The Federal Open Market Committee (FOMC), the Fed's policy-making committee, is expected to vote unanimously during the two-day policy meeting that started on Tuesday to taper the central bank's monthly asset purchases of 120 billion U.S. dollars, said Diane Swonk, chief economist at major accounting firm Grant Thornton.

"The committee hopes to end the tapering of its asset purchases by mid-2022. It may have to accelerate that timeline if inflation doesn't moderate fast enough," Swonk said Sunday in an analysis, adding the FOMC will have to address the thorny issue of inflation in its statement on policy.

In the 12 months through September, the core personal consumption expenditure (PCE) price index, the Fed's preferred inflation measure, rose 3.6 percent for a fourth straight month, remaining at the highest level since May 1991, according to the Commerce Department.

Swonk expected the core PCE price index to peak above 4 percent by the end of this year and slow to 3.5 percent by mid-2022, still above the central bank's inflation target of 2 percent.

Meanwhile, the U.S. unemployment rate is expected to fall below 4 percent in the first half of 2022 from 4.8 percent in September, according to Swonk.

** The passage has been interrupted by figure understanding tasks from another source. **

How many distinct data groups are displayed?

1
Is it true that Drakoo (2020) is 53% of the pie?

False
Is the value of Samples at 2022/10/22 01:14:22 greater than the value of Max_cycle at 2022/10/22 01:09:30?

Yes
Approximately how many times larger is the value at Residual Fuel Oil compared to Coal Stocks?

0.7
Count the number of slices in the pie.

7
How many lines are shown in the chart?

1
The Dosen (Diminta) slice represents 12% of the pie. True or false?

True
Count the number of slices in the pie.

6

"Those shifts would prompt more rapid tapering and faster rate hikes than the Federal Reserve laid out in its September forecasts," she said.

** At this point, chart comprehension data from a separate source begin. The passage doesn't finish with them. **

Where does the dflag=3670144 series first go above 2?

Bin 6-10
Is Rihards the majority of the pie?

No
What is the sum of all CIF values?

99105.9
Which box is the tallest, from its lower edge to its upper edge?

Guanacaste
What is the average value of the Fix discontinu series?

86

U.S. Federal Reserve Chairman Jerome Powell testifies at a hearing before the Senate Banking Committee in Washington, D.C., the United States, Sept. 28, 2021. (Kevin Dietsch/Pool via Xinhua)

Joseph Brusuelas, chief economist at accounting and consulting firm RSM US LLP, expected Fed Chairman Jerome Powell to use his press conference on Wednesday to reiterate that tapering is not tightening.

"Away from the tapering discussion, the Fed will keep its policy rate in a range between zero and 25 basis points and not make any changes to interest paid on excess reserves," Brusuelas said.

While the market has already moved aggressively to price in two full rate hikes by the end of next year, "our call is that the first rate hike will not occur until March 2023", he said.

The Fed has pledged to keep its benchmark interest rate unchanged at the record-low level of near zero since the start of the COVID-19 pandemic.

Jay H. Bryson, chief economist at Wells Fargo Securities, believed that Powell is likely to pair the tapering announcement with another firm reminder that the bar for increasing short-term interest rates is much higher.

"At August's rate of job growth it would take a little more than two years to recoup 100% of the jobs lost during the pandemic, and even then the economy would still be several million jobs short of its pre-pandemic trend," Bryson said.

"In our view, this employment gap, paired with our projected slowdown in inflation, will keep the Fed from raising rates until 2023," Bryson added.

A Bloomberg survey released on Tuesday showed that a majority of the 49 economists predicted the U.S. central bank will begin tapering in November and wrap it up by mid-2022.

However, economists are closely divided on whether interest-rate liftoff will be in 2022 or early 2023, with a slim majority estimating the latter timing, according to the survey.